- _SELECTED PASSAGE_:
::::::

Billy is such an awesome, wise and intellectual person. He's accomplished a lot so far with his two feet on earth. Like he said he's one person to change today's world but musically he's been able to change the music industry.
I like Billy Corgan not because i totally understand or agree or get everything he talks about, but because HE knows himself and what he feels and likes and he shares THAT with us. I like people who are themselves without apologizing or being deferential when they are so full of life, you don't want them to dilute themselves for your own digestion, you know? He's cool.
Dude you were me back in 1984. I saw Neil Young back then live twice in the Buffalo memorial auditorium, center and second row. He played after the gold rush, and I used to play it on my guitar. Awesome job!!
The new music is amazing. Thank you for sharing your soul through this. Great interview - Billy is a true genius, the fact that his son picked song, Aeronaut, BLOWS my mind. Thank you son of Billy! Opinions about politics and culture are spot on. How refreshing. Glad you're inspired and creating in "crazyland". You are the mythical and the real combined, you carved a niche of your own along with the greats. Yes, art is the most important thing in the world. If it's "subverting", I'm guilty. I found music again. You were inspired enough to write.
I don't know why some people are complaining about the quality of the interview. There were so many diamonds of knowledge and insight that Billy dropped and Tom just kind of guided him through his stream of consciousness. Nothing wrong with that. Great interview. I really enjoyed that. Billy is one of the all time greats of rock. I don't care what any naysayers say. The internets can suck a pumpkin.

::::::

- _ENTRIES SHOWN_:
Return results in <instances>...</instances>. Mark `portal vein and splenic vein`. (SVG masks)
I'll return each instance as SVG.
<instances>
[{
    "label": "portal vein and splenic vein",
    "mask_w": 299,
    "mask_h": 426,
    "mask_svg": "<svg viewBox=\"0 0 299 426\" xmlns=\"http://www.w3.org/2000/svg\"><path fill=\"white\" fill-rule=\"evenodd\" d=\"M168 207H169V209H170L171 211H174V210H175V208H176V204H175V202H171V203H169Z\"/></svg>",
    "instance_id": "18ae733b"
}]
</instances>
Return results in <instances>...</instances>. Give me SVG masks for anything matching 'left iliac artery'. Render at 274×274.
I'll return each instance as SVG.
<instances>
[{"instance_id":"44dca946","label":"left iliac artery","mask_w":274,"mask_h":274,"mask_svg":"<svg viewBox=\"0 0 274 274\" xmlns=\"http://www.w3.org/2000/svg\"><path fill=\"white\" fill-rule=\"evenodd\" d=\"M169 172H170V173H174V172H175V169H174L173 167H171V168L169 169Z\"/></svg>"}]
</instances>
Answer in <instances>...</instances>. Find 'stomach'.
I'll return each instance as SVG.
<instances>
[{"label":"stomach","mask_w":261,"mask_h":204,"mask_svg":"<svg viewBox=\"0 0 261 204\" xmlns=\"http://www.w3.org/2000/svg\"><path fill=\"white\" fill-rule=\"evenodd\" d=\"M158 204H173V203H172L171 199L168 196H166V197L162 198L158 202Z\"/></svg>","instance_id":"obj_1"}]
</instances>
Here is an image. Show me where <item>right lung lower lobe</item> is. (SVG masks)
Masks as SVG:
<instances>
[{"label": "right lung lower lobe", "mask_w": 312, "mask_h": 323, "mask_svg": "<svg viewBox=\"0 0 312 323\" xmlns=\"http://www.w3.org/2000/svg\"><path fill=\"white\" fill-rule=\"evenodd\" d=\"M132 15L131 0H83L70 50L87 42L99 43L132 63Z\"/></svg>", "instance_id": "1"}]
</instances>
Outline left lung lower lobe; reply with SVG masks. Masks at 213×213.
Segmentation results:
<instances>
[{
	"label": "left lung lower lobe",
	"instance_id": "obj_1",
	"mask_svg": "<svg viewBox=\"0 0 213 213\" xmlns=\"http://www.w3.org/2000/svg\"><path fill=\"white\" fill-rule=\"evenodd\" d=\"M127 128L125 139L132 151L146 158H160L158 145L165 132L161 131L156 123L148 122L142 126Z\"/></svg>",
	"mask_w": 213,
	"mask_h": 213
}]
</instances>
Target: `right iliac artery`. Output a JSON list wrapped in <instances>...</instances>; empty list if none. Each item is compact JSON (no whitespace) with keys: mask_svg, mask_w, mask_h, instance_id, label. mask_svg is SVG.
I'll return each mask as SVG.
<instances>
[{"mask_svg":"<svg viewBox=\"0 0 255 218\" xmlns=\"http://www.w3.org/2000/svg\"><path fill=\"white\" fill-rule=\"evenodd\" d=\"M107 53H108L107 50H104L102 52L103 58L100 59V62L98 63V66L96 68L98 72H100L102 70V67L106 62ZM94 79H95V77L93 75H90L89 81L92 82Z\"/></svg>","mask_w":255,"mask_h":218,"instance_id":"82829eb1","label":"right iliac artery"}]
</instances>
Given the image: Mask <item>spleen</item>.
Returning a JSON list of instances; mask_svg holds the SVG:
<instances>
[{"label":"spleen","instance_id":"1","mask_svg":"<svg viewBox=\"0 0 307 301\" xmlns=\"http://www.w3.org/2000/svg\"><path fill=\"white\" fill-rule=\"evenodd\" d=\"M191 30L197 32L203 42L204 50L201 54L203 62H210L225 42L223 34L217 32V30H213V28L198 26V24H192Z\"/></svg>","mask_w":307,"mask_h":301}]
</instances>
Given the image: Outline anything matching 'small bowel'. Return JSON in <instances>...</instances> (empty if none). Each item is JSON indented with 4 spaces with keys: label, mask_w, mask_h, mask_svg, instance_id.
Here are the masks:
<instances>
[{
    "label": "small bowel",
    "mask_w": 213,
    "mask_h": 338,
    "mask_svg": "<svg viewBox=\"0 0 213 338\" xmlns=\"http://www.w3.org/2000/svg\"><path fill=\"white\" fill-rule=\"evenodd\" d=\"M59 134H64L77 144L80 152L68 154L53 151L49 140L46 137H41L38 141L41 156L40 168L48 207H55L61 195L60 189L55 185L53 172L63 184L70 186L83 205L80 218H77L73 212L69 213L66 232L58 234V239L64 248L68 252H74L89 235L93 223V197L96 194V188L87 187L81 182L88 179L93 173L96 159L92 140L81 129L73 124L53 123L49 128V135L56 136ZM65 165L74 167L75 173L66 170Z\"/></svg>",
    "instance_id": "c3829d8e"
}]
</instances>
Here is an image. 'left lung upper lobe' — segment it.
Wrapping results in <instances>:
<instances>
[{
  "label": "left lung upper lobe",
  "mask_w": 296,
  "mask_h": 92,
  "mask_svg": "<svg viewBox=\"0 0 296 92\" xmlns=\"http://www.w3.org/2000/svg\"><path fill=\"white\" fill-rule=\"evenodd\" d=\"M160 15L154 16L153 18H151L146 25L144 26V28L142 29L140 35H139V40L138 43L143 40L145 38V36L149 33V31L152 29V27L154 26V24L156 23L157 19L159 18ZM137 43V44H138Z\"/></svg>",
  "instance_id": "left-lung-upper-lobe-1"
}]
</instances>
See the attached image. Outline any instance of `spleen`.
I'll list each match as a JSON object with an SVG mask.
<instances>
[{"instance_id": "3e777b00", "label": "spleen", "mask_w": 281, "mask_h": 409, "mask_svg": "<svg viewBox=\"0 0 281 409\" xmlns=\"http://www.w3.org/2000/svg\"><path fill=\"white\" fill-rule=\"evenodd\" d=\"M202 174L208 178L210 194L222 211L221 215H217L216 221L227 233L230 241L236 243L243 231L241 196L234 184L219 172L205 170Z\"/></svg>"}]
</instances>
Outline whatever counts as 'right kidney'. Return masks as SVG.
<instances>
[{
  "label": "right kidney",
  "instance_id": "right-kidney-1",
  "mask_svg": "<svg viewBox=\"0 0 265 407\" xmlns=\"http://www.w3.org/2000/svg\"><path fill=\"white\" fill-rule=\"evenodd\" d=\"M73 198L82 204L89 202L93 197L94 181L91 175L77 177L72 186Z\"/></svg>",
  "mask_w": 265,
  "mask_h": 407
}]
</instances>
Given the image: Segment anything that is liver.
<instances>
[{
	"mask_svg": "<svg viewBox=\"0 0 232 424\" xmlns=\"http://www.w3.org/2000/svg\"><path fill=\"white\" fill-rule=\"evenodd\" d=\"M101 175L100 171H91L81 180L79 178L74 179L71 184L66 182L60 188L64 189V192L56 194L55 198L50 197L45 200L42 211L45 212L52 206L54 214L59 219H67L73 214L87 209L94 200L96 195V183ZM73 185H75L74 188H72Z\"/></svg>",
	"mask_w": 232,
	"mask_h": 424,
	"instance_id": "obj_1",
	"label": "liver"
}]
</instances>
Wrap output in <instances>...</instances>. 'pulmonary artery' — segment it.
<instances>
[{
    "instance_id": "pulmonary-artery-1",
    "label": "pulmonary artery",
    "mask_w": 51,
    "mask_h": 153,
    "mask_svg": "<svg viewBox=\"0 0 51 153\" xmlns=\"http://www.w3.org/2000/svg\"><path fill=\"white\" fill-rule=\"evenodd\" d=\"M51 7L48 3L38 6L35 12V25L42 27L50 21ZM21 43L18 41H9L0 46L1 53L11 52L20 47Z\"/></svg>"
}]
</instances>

::::::

- _WHAT IS ASKED_:
[1] Translate this sentence from the Billy Corgan comments into French: "Billy is one of the all time greats of rock."
[2] Output the part of the Billy Corgan comments between "Billy is such" and "the music industry.", inclusive.
Work only from the comments about Billy Corgan.

- _WRITTEN RESPONSES_:
[1] Billy est l'un des plus grands du rock de tous les temps.

[2]
Billy is such an awesome, wise and intellectual person. He's accomplished a lot so far with his two feet on earth. Like he said he's one person to change today's world but musically he's been able to change the music industry.